» **SELECTED EXCERPT**:
In a sudden and unexplained change from previous decades, the federal government has stopped covering the travel costs of Canadian experts volunteering for the next major global climate science assessment.
The decision to end travel funding means that Canadian scientists are now wondering whether they can still participate in the United Nations climate science process, perhaps by using their own money or diverting grant funds that could be going toward research and students.
“It’s almost insulting to all of the Canadian scientists who have volunteered all those hundreds of hours each year of their personal lives,” said Robert McLeman, a professor at Wilfrid Laurier University in Waterloo, Ont., who was a lead author for the Intergovernmental Panel on Climate Change (IPCC) during its last assessment.
Canadian scientists who participate in the IPCC’s reports don’t get paid for their work, most of which they do remotely through emails and calls. But they do need to travel about four to five times to meet their scientific collaborators, who are other experts from around the world.
The government used to cover those travel costs — economy class airfare, food and hotel stays to cities as far away as Singapore or Osaka, Japan — but researchers are now left scrambling to find the money elsewhere.
In a statement to CBC, Environment and Climate Change Canada said it is “not able to commit to providing long-term travel funding for academics to participate in IPCC meetings.”

» **ACTION ITEM**: Copy everything from "The decision to" down to "its last assessment." in the passage on IPCC travel funding, switching "Canadian scientists" to "Canadian researchers". The listing is not needed for this work and can be ignored.

» **INFORMATION SHOWN**:
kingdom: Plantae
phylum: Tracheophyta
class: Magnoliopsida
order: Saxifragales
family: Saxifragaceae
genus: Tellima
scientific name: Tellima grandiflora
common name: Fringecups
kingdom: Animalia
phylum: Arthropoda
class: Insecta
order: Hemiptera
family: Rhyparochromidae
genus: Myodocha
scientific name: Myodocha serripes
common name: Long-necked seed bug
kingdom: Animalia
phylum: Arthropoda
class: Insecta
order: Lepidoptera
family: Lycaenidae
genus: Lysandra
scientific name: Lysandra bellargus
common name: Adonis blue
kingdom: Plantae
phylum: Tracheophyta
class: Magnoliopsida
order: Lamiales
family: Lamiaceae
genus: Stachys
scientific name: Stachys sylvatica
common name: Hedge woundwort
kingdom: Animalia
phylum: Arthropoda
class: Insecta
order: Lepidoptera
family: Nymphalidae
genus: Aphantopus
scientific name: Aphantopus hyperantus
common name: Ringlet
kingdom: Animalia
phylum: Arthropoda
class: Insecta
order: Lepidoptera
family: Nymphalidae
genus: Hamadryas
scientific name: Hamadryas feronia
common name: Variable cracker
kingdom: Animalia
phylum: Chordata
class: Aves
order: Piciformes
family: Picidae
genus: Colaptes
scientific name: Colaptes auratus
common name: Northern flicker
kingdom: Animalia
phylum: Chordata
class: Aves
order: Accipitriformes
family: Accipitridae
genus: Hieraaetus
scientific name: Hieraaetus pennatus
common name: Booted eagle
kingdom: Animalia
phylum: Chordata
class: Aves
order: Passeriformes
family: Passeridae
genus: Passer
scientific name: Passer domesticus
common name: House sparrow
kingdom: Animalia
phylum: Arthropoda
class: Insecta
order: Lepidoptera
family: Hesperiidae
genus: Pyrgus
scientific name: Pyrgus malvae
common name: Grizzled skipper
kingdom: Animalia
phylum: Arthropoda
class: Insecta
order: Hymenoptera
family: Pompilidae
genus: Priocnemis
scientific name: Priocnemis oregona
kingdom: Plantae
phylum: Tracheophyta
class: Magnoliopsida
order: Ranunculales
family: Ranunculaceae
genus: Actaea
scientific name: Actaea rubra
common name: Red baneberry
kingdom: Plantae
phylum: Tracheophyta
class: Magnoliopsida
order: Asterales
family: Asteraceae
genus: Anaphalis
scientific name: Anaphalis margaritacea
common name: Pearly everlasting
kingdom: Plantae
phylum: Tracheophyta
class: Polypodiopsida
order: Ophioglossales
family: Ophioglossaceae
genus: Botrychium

» **RESPONSE BOX**:
The decision to end travel funding means that Canadian researchers are now wondering whether they can still participate in the United Nations climate science process, perhaps by using their own money or diverting grant funds that could be going toward research and students.
“It’s almost insulting to all of the Canadian researchers who have volunteered all those hundreds of hours each year of their personal lives,” said Robert McLeman, a professor at Wilfrid Laurier University in Waterloo, Ont., who was a lead author for the Intergovernmental Panel on Climate Change (IPCC) during its last assessment.